After a rollercoaster week of Eagles news, there appears to be a positive story brewing on the defensive side of things. Former Browns DE Genard Avery is being moved to linebacker, according to Rischad Whitfield, better known as ‘The Footwork King’.
Whitfield has worked with several Eagles players over the past few years. Darius Slay and Rasul Douglas (before he was cut) stand out from the secondary, while former WR Josh Huff also received his coaching back in 2015.
This is actually kind of a big deal. If you remember (it’s hard to forget), the Eagles gave up a fourth-round pick in this years’ draft for Avery at the 2019 trade deadline. At the time, he was entering his second year in the NFL as a former sixth-round pick, following a rookie campaign where he amassed 4.5 sacks and 40 tackles.
The Browns then did what the Browns do best and decided to mess it up. A new coaching staff saw Avery go from an OLB, to a 4-2-5 DE. The Eagles were quick to snatch up the 6’1, 225 lbs, but he was used as a defensive end.
Avery registered half a sack in his Eagles debut, but ended the year with just 33 defensive snaps under his belt and 147 on special teams. One year later, Avery played in 11 games and appeared in just 11% of defensive snaps, while seeing 85% on special teams. He then picked up an injury in practice and was placed on IR.
However, in week 4 against the Niners, Avery tallied 5 QB hits in 16 snaps. 5. QB. hits. Demolishing a struggling 2018 first-round RT in Mike McGlinchey, the Memphis product lit up Nick Mullens over and over again, building up a 31.3% pass-rushing production rate, forcing a crucial interception via pressure alone and sending him careering into the turf on what felt like every other play.

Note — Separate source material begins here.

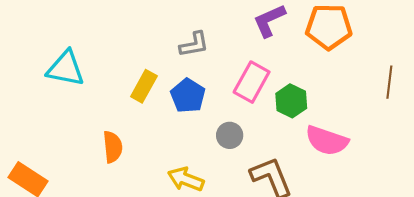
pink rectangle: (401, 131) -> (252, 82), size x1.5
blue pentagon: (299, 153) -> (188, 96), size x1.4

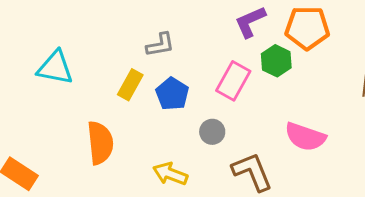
gray L-shape: (194, 44) -> (160, 45), moved
green hexagon: (291, 101) -> (276, 61), moved
orange semicircle: (113, 147) -> (100, 143), size x1.4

A new defensive scheme may well present Avery with a new opportunity. It’s clear he can function well as a linebacker, but there was no room for that under Jim Schwartz.
We know that Jonathan Gannon’s system will require an actual investment at the LB position and while Avery may still be on the outside looking in, he brings real penetrative ability when shooting gaps and could be a fun player to watch if used correctly.
Genard Avery will likely find himself at the ‘WILL’ position, away from the stronger side of the formation where his lighter frame won’t be washed out of the play, and he can instead lean on his explosiveness and bend to get into the pocket and wreak some havoc.
There’s a long way to go, but a trade that was once regarded as an absolute whiff may have one last twist in the tale before the story ends.